The top priority for bare ground weed control is selecting the correct herbicide, said Votaw.
“Questions we need to ask include, what are the main weeds? Are they grasses, annuals or perennials?” he continued. “All of those are going to require a little something different to control them.”
Illustrating with a fateful story, Votaw stressed that it is important to consider non-target species that are in the area when selecting a chemical.
“What’s going to happen is, many of these things are water soluble, so when it rains, the chemical will go somewhere else we didn’t intend for it to go,” he commented. “I had a guy who sprayed the parking lot at the fairgrounds. At the bottom of the parking lot along the ball fields, they had a whole row of ‘In Memory Of’ rosebushes that are no longer there as a result.”
Proper agitation technique is important for bare ground weed control.
“Most people don’t have the correct equipment. It can get clogged up in the bottom of the tank, or we get it to spray but none of the herbicide comes out because it was all in the bottom,” said Votaw. “We want to make sure that we have constant agitation.”
According to Votaw, adequate coverage is another important factor that applicators should pay attention to.
“We need to get the area covered with a nice, even coverage,” he continued. “If we put out 100 gallons of water to the acre, and we put 90 over there and 10 on the rest of it, that’s not good coverage.”
Droplet size and spread is important for controlling product drift, and Votaw advises that applicators use low-drift nozzles and dye.
“It’s a heck of a lot cheaper to put in dye and know where we’ve been than have to come back later or overlap too much,” he commented.

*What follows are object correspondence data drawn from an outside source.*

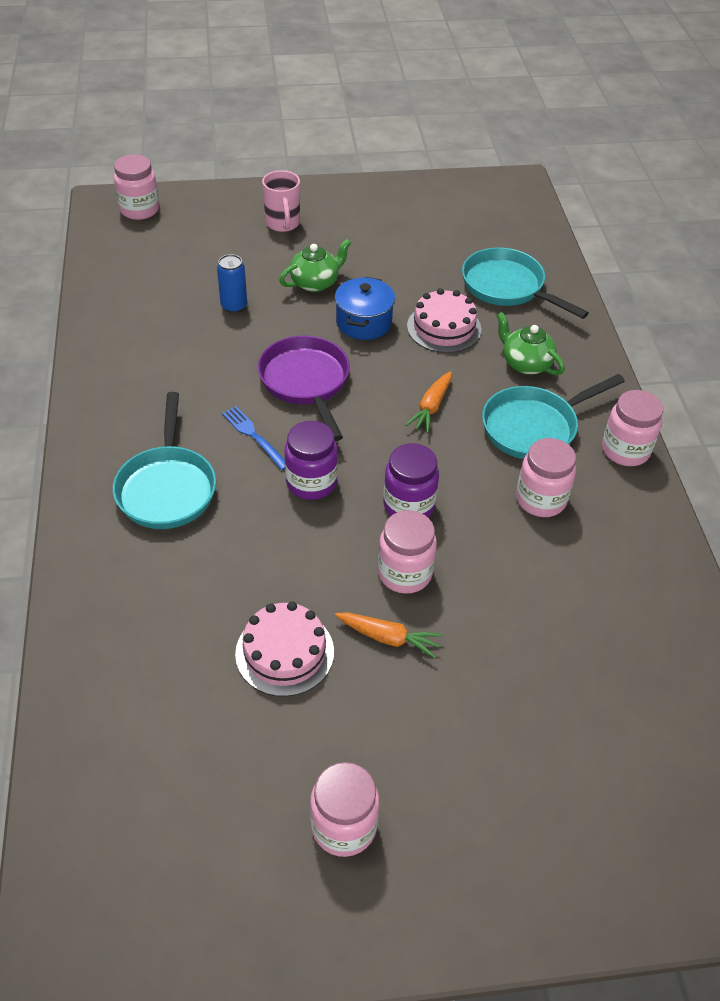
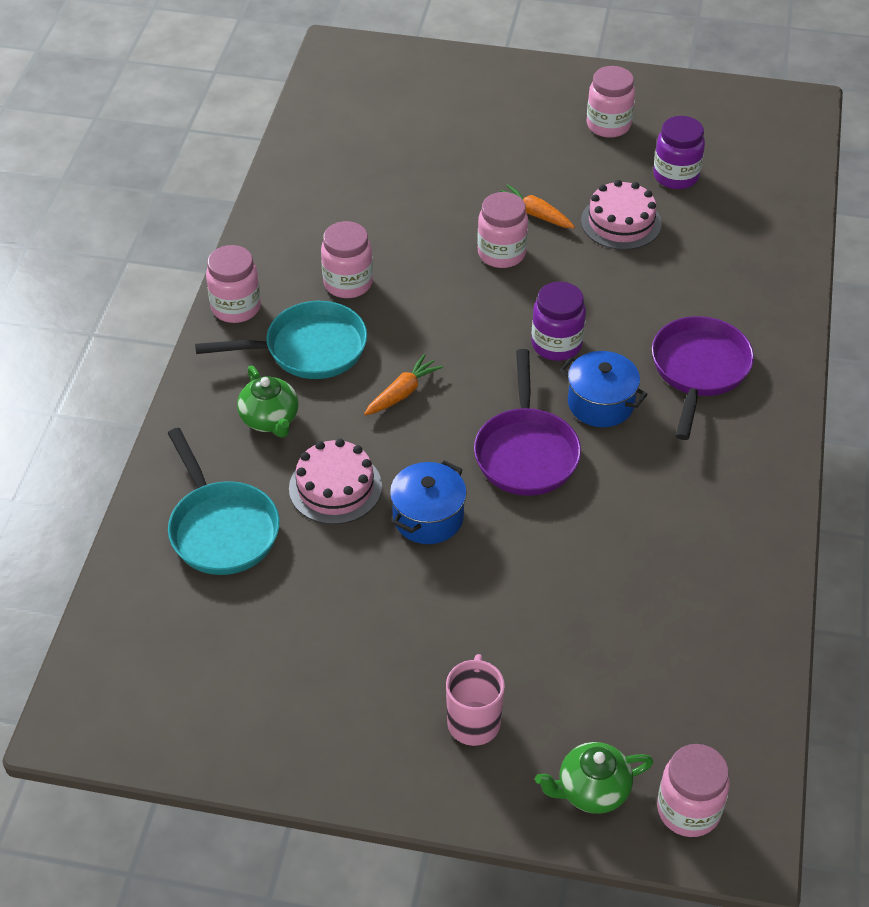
camera: 160 degrees left, 0 degrees up
(167, 487) = (698, 370): turquoise pan -> purple pan
(234, 306) = (583, 581): blue can -> none
(254, 436) = (600, 403): blue fork -> blue pot
(315, 283) = (465, 595): green teapot -> green teapot (592, 790)
(409, 505) = (472, 305): purple jar -> purple jar (676, 176)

“Resistance is naturally occurring heritable traits that will survive a herbicide treatment that would naturally kill it,” said Votaw. “Resistance is absolute, no matter how much we put on.”
Votaw explained that there are multiple types of resistance, including cross resistance and multiple resistance.
“Multiple resistance is defined as resistance to more than one mode of action,” he noted. “That’s where we get into a lot of problems.”
Plants are able to develop resistance through a variety of avenues, he explained.
“They can develop resistance through genetic mutation or biotypes. Inside the plant, they can have an altered target site,” continued Votaw. “With enhanced metabolism, we have a plant that can break down the herbicide a lot faster than susceptible plants.”
According to Votaw, many factors can contribute to growing herbicide resistance.
“Some factors that lead to resistance include frequent use of herbicides with the same mode of action, not using any other measure and monoculture cropping systems,” he continued.
Votaw advised, “We need to rotate our herbicides and avoid using the same thing over and over. Limit the application of single herbicide. When possible, we should use tank mixes or sequential applications with different modes of action.”
Votaw noted that it is important to monitor the results of herbicide treatments.
“Typically if it doesn’t work, the customer will call and let us know,” he said.
While failures can occur for other reasons, most treatment failure is due to applicator error.
“It’s almost always the applicator. Almost 75 to 80 percent of the time, it’s applicator error. The rest can be grouped into environmental,” commented Votaw.
It is imperative to be thorough and use the most effective treatment, said Votaw.
“Do it right the first time. The $50 program is not always that cheap if we have to go back and re-treat,” he concluded. “Don’t always use the lowest herbicide rates. That encourages resistance, and if conditions are not ideal, we will have breaks.”
Votaw spoke during the 2016 Wyoming Weed and Pest Council Conference.